Aurangzeb, whose own wealth and autocratic power dwarfed that of any contemporary European monarch, was openly contemptuous of the greedy European traders in his domain. At the same time he was skeptical of their motives, sensing that the company—as an independent force in his realm—harbored political ambitions that might one day threaten the throne. To remind the company who it was that ruled India, Aurangzeb would, from time to time, harass the company’s representatives by restricting their activities, or by imposing new taxes upon them, or even by threatening to expel the company entirely. (On some occasions in the past Aurangzeb’s tactics had actually led to armed clashes between the Great Mogul’s soldiers and the private troops of the company.)
LIBRARY OF CONGRESS
For the most part the company regarded Aurangzeb’s suspicious harassment as the price of doing business within the Mogul Empire. However, the company had recently concluded a new trade agreement with Aurangzeb in which the Great Mogul had renewed the company’s trading privileges—and many of the company agents in India, aware of their dependence on the Great Mogul’s tolerance, sincerely hoped that the new treaty would lead to better relations with Aurangzeb in the future.

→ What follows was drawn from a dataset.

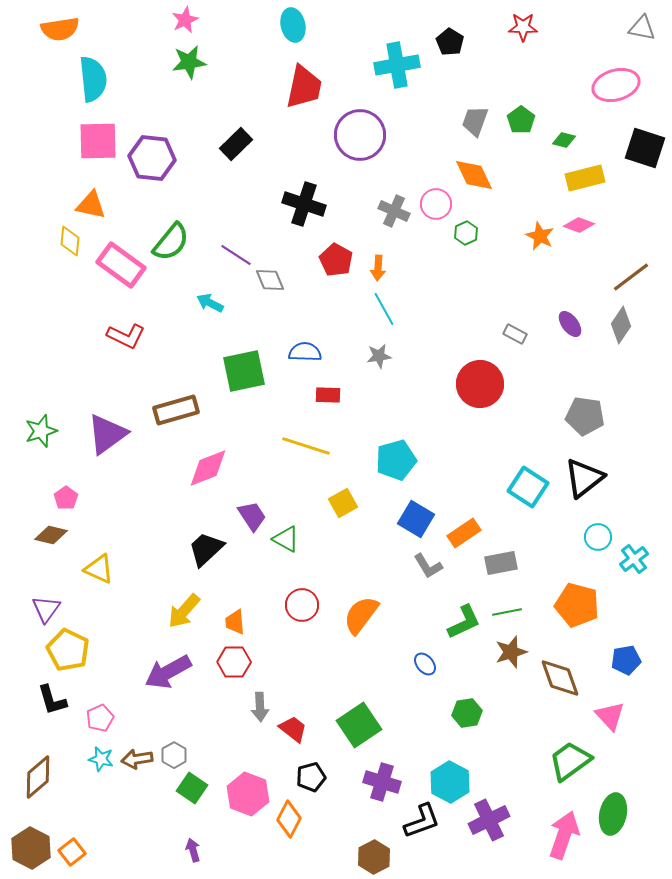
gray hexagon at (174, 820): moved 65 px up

But Aurangzeb in fact remained deeply distrustful of the Englishmen who worked so busily enriching themselves in the tiny commercial enclaves he had granted to them. Nor were the Great Mogul’s misgivings entirely without foundation.
In 1685 the company had restructured its Indian operation, naming one of its prominent members, Sir John Child, as the first “Captain-General and Admiral” for India. (This very martial title must have grated sorely upon Aurangzeb’s sense of his own majesty, even if he dismissed it as pretentious strutting.) The company had also granted Sir John extraordinary powers to decide company policy on the spot, without resorting to London for permission or confirmation of his actions. In addition, the company had begun to coin its own money in India, a haughty act that probably would have called forth suppression from Aurangzeb’s government if the company money had been able to compete with the Great Mogul’s own coin.